▸ WORK REQUEST A:
Sum up the Thailand travel passage below in two sentences.
▸ WORK REQUEST B:
Quote everything from "L. and I signed" down to "least for me." in the Thailand travel passage below, word for word.
▸ WORK REQUEST C:
Continue the Thailand travel passage below, picking up after its last sentence.

---------- EXTRACT PROVIDED

What is it about the melancholic spirit that is drawn here?) When we boarded the train, I almost fainted with joy when the porter set up the sleeping compartment, all crisply and officiously (even a little snootily), folding things and locking them into place and dressing the bunks with sheets and pillows. The romance of the long-distance train was undermined somewhat by a visit to the bar car, however, which turned out to be a Euro-disco on wheels. Music was pounding, lights were flashing and people were dancing on top of their seats, all with the consent–no, encouragement–of the State Railway of Thailand. It was so utterly ridiculous and so completely the sort of thing I imagine only happens in Thailand that it was impossible not to go along with it.
Chiang Mai was founded at the end of the 13th century. There’s a moat surrounding the city center and the remnants of a city wall still stand in a few places. The feel here is international; I saw mostly tourists & Westerners around the main squares and most of the restaurants were anything but Thai (I was psyched to see a Mexican place, but it turned out to be empty and really dreary.) Chiang Mai is busy, though much quieter than Bangkok and not nearly as chaotically interesting. I’d say it was a college town but I don’t know how many colleges are here; still, used bookstores and cafes proliferate and it’s supposed to be a good place to come and take cooking and massage courses for a week or two.
L. and I signed up for an overnight trek in Doi Inthanon National Park (home to the highest mountain in Thailand). I can’t say I had enough expectations to be disappointed, but the experience was something of a letdown. There were good hikes and beautiful scenery but I never felt like I noticed anything; the pace and the social aspect of the tour overshadowed the setting, at least for me.

--------------------
---------- INFORMATION PROVIDED

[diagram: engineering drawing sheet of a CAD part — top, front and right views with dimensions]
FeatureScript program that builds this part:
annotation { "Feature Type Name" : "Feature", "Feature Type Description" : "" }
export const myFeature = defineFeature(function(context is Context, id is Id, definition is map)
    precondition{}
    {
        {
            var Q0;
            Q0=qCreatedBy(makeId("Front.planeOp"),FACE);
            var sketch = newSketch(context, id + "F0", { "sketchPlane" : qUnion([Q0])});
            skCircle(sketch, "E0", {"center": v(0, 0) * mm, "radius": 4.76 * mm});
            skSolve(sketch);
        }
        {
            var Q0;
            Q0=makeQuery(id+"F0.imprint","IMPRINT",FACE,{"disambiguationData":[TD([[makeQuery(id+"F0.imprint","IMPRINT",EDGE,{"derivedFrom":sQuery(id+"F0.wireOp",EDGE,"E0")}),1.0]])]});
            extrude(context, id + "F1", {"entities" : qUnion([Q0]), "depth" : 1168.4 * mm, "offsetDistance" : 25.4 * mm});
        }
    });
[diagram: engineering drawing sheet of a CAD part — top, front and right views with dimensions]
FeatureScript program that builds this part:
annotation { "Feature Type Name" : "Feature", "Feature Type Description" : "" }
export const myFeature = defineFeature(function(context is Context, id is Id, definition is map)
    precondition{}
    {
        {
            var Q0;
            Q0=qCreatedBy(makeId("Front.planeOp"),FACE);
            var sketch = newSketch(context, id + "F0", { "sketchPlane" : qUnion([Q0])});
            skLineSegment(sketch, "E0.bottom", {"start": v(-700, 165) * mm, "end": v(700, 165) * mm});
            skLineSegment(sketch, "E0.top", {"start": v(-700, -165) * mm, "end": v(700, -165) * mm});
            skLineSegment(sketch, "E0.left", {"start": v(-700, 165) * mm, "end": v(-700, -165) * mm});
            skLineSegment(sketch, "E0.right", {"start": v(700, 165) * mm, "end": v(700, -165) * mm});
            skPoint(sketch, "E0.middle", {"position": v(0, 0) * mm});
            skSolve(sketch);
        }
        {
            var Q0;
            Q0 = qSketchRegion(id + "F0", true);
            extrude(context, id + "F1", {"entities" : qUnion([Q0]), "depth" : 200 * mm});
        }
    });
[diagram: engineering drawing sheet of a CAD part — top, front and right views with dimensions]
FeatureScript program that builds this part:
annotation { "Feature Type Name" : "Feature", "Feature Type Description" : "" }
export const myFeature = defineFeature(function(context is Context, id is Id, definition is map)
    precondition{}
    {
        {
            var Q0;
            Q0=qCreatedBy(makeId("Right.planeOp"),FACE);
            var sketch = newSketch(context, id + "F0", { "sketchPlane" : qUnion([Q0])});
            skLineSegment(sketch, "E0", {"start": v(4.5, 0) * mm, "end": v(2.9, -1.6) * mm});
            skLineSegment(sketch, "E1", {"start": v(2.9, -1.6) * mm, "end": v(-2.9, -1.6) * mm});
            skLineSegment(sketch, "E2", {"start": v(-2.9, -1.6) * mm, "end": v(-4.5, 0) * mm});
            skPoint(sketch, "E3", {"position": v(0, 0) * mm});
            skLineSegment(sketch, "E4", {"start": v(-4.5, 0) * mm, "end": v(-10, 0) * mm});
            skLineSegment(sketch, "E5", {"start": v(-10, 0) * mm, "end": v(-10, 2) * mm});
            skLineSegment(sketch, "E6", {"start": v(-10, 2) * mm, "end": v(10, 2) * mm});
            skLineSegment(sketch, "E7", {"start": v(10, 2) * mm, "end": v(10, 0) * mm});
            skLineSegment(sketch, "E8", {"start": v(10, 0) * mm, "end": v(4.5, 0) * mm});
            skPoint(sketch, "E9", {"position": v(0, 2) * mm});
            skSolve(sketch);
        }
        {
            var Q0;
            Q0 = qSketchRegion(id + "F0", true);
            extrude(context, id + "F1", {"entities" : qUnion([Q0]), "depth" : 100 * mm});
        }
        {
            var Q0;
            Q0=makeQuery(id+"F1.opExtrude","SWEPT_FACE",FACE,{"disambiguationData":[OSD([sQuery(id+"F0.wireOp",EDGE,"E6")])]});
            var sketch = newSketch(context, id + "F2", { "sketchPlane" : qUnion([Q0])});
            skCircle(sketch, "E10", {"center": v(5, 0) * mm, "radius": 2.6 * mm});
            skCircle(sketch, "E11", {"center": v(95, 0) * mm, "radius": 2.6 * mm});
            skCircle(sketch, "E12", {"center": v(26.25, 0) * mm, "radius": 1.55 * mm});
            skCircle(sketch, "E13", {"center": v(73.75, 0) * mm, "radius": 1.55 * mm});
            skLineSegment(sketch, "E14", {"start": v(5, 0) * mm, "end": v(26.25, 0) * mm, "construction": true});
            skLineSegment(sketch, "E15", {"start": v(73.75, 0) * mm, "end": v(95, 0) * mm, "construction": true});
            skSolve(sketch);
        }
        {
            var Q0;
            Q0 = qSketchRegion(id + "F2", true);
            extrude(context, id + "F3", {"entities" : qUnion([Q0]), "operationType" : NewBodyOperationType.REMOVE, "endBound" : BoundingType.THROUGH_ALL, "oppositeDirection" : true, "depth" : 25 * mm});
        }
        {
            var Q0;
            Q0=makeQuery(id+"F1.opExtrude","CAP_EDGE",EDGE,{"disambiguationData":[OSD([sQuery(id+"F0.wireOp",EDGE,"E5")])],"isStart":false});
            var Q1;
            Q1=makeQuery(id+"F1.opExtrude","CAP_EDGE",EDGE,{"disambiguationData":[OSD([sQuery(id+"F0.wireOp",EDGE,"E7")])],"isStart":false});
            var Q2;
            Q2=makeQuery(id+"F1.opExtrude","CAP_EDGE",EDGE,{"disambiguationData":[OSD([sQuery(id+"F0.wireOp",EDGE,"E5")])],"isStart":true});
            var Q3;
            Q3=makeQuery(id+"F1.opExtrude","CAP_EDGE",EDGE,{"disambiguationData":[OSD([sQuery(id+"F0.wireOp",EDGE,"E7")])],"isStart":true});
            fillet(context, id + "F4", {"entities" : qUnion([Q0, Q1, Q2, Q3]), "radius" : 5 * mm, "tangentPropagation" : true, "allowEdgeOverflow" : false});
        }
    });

--------------------

▸ EXERCISE OUTPUT A:
The writer was thrilled by the sleeping compartment on a long-distance train in Thailand, but the bar car turned out to be a Euro-disco on wheels with pounding music and people dancing on their seats. Chiang Mai, founded at the end of the 13th century, felt international and much quieter than Bangkok, and an overnight trek in Doi Inthanon National Park with L. was something of a letdown despite good hikes and beautiful scenery.

▸ EXERCISE OUTPUT B:
L. and I signed up for an overnight trek in Doi Inthanon National Park (home to the highest mountain in Thailand). I can’t say I had enough expectations to be disappointed, but the experience was something of a letdown. There were good hikes and beautiful scenery but I never felt like I noticed anything; the pace and the social aspect of the tour overshadowed the setting, at least for me.

▸ EXERCISE OUTPUT C:
We hiked to a Karen village, where we spent the night. Our interaction with the locals was minimal, limited mainly to the small souvenir stand and the drone of children selling bracelets: “10 baht, 10 baht, 10 baht.” At dinner I spoke more French than I have in years; the French are still nearly as bad at knowing other languages as Americans are. Afterwards, everyone sat around a fire and an older Karen man joined us and showed everyone magic tricks using a loop of string and we bought him beers.
The next day was an elephant trek–depressing–and a bamboo raft ride, which was kind of fun, although the boatmen, obviously under orders to liven things up for the farang, kept splashing and rocking the rafts and managed to flip one over and give one of the girls with us a huge welt. This trek was the time I most felt the underlying fascination/resentment between tourists and the Thai people who make their living off of us. There was a palpable tension and unease in the air at moments.
Back in Chiang Mai, L. and I went to a “Monk Chat” at a local temple/university, where you sit and talk with student monks, who get to practice their English in return. We chatted with two monks from Cambodia and I asked them some questions I had had about Buddhism, particularly about the way it’s practiced in Thailand (more that I want to say about this). Afterwards, L. and I went to a Muay Thai fight, which seemed set up primarily for foreigners (though there was a vigorous Thai betting community there). I’d like to see Muay Thai under better circumstances. Most disturbing were the kids fighting (see photos)–two fights involved children who definitely had not hit puberty. I don’t know how common this is, but the foreigners seemed much more horrified than the Thais.
From Chiang Mai, I traveled on the Chiang Rai, in the Golden Triangle–the first step of my next journey, into Laos.